33. Os povos copulam porque procuram perpétuar a acção. A gratificação do desejo faz com que o renitente em se manifestar se manifeste em festa. Só o apego ao desapego faz com que as criaturas se apeguem ao indiscriminável. E para que haja criaturas os povos multiplicam-se. Sem essa multiplicação o indiscriminável permaneceria abandonado e secaria. É a lubricidade da ilusão que faz com que ele não estale e se parta.
34. Tal como um dançarino desiste de dançar desnudando-se perante os espectadores assim o faz a natureza quando abandona a mobilidade, desistindo do movimento e revelando as suas formas originais (a sua genitalia). Mas o contrário também é correcto. É o movimento que abandona os dançarinos e a natureza. O estado incondicionado é dança nua, desmascarada da natureza ou do bailarino.

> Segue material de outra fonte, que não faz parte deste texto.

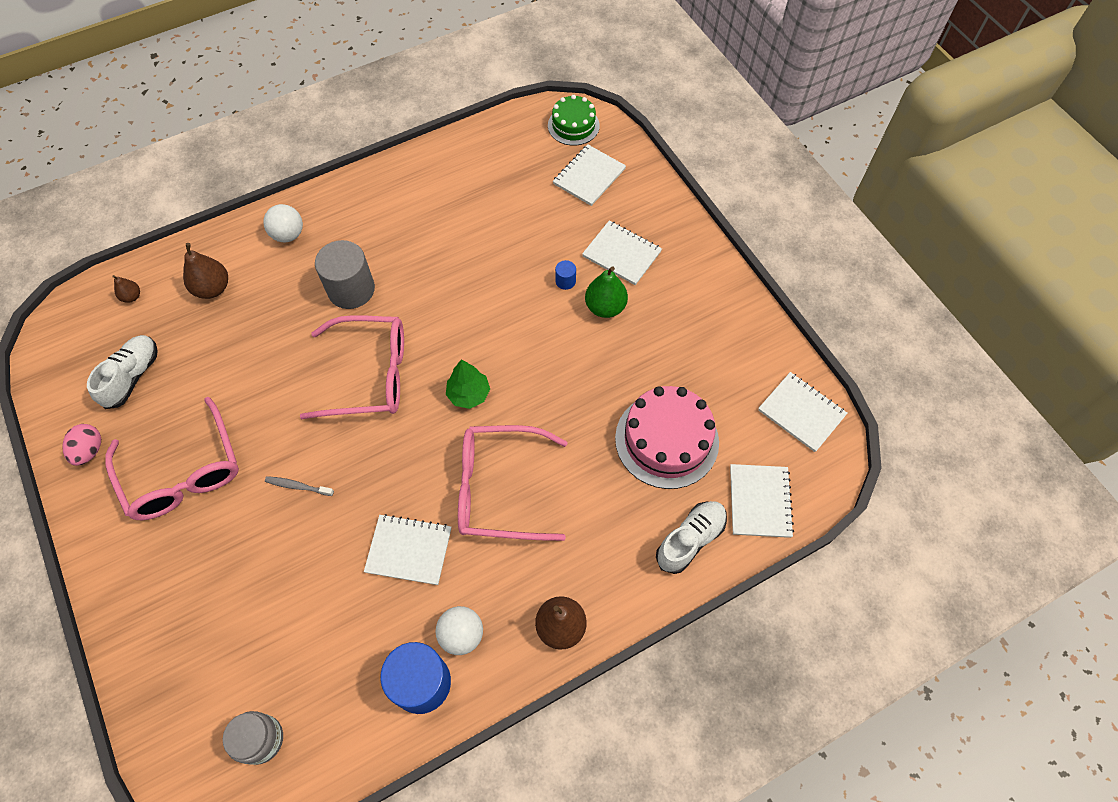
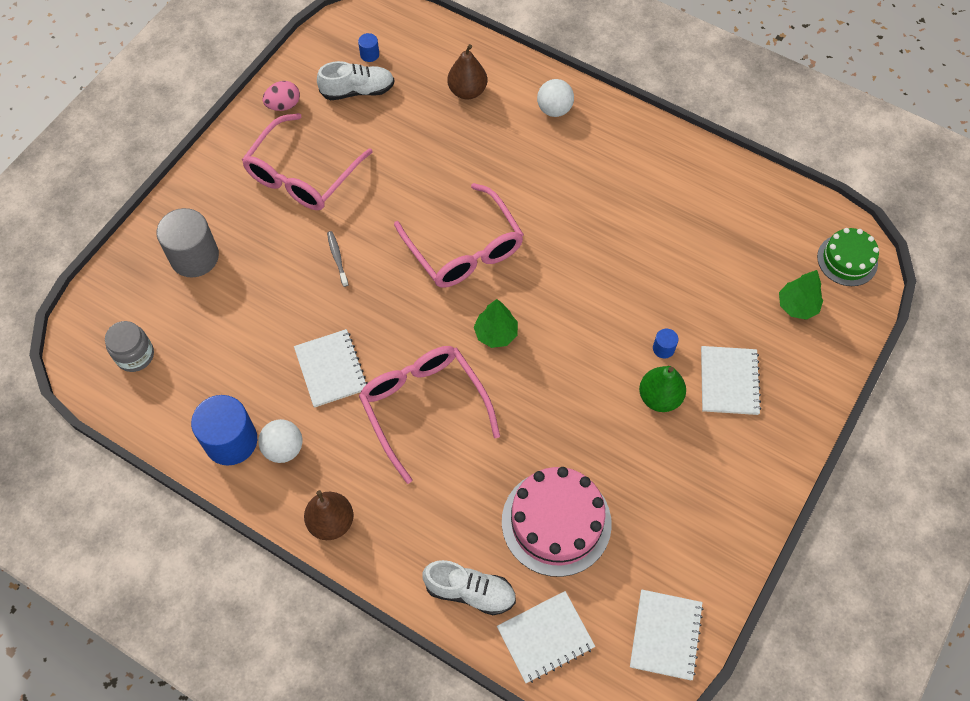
camera: 60 degrees right, 0 degrees up
brown pear [112,275,140,303] -> none
grey cylinder [315,240,375,309] -> grey cylinder moved to [157,208,219,277]
white notebook [553,144,626,206] -> green tree [779,270,823,320]
none -> blue cylinder [358,33,379,62]

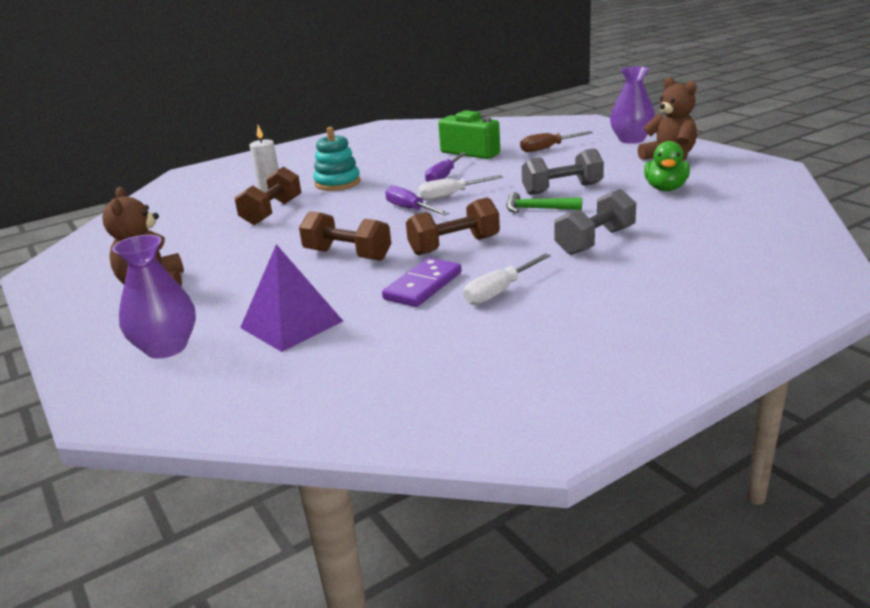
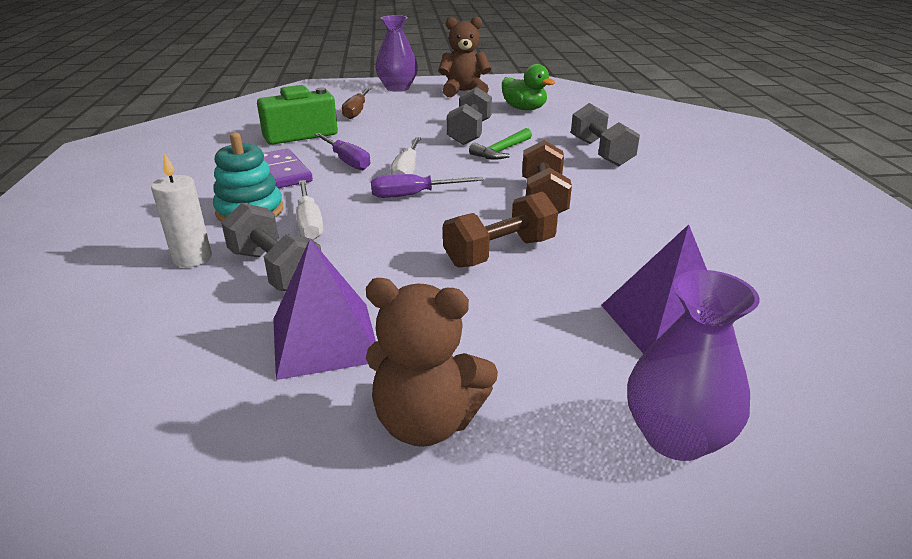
camera: 65 degrees left, 5 degrees up
brown dumbbell [235,166,301,225] -> grey dumbbell [221,203,321,291]
purple domino [382,258,462,307] -> purple domino moved to [263,149,313,188]
white screwdriver [463,253,551,305] -> white screwdriver moved to [296,180,324,240]
none -> purple pyramid [273,239,376,380]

35. Nada é mais delicado e gracioso do que a natureza com a sua exuberância multifacetada e o seu efeito narcotizante. Mas a natureza, quer nas suas quietudes quer nas suas inquietações vibra graças aos seus pudores. Mesmo perante a sua essência mostra pudor. Só se expõe para fascinar o Ser.
36. Assim sendo, as essências não são emancipadas nem emancipadoras, nem emigram de corpo para corpo, mas mantêm-se apertadas como forcas aos corpos de que fazem parte até que estes arranjem coragem para se libertarem.
37. Pelo contrário, a natureza é auto-satisfeita na sua integridade e solidão, não se deixando aprisionar em questionários ou outras formas de indagação. Por mais limitada que seja, a natureza emigra perpétuamente para si mesma através de ciclos metamórficos, desanganando-se assim dos atritos e condicionantes de cada etapa.
38. A natureza perverte a sua «natureza» distribuindo-se através de modalidades de articulação. Mas o conhecimento dos modos de agir dessas modalidades liberta das causalidade perversas.
39. Assim com o estudo das articulações dos elementos e das sequências metamórficas esclarece a relojoaria do mundo, assim se revela o conhecimento do indiscriminável, despojado das ânsias perceptivas, conhecimento puro, desencarnado e despido de suposta essências.
40. Possessa deste re-conhecimento, e da natureza que se cessa (devido à retirada de suas modalidades de articulação), a criatura emancipada torna-se espectadora da sua própria dança.
41. O «reservado» devem indiferente, contemplando a articulação da natureza. A natureza desiste de si mesma ao ser contemplada. Ao ser contemplada des-contempla-se e retorna ao indiscriminável. Embora a coexistência consistente se mantenha, a criação só se perpetua em enciclicas ilusórias (embora as suas produtividade seja real).
42. Com a realização da sabedoria perfeita, a virtude e o repouso deixam de exercer o seu charme e de funcionar como causas. A ilusão só existe através do movimento. Na imobilidade a magia sucumbe.
43. É o tempo que se concentra num instante. Da mesma forma é o movimento que se intensifica e se concentra na imobilidade, pois a imobilidade é potência de movimentações.
44. Quando a natureza cessa de agir ela cumpre-se (e comprime-se) e o «reservado» alcança a emancipação incondicionada e interminável.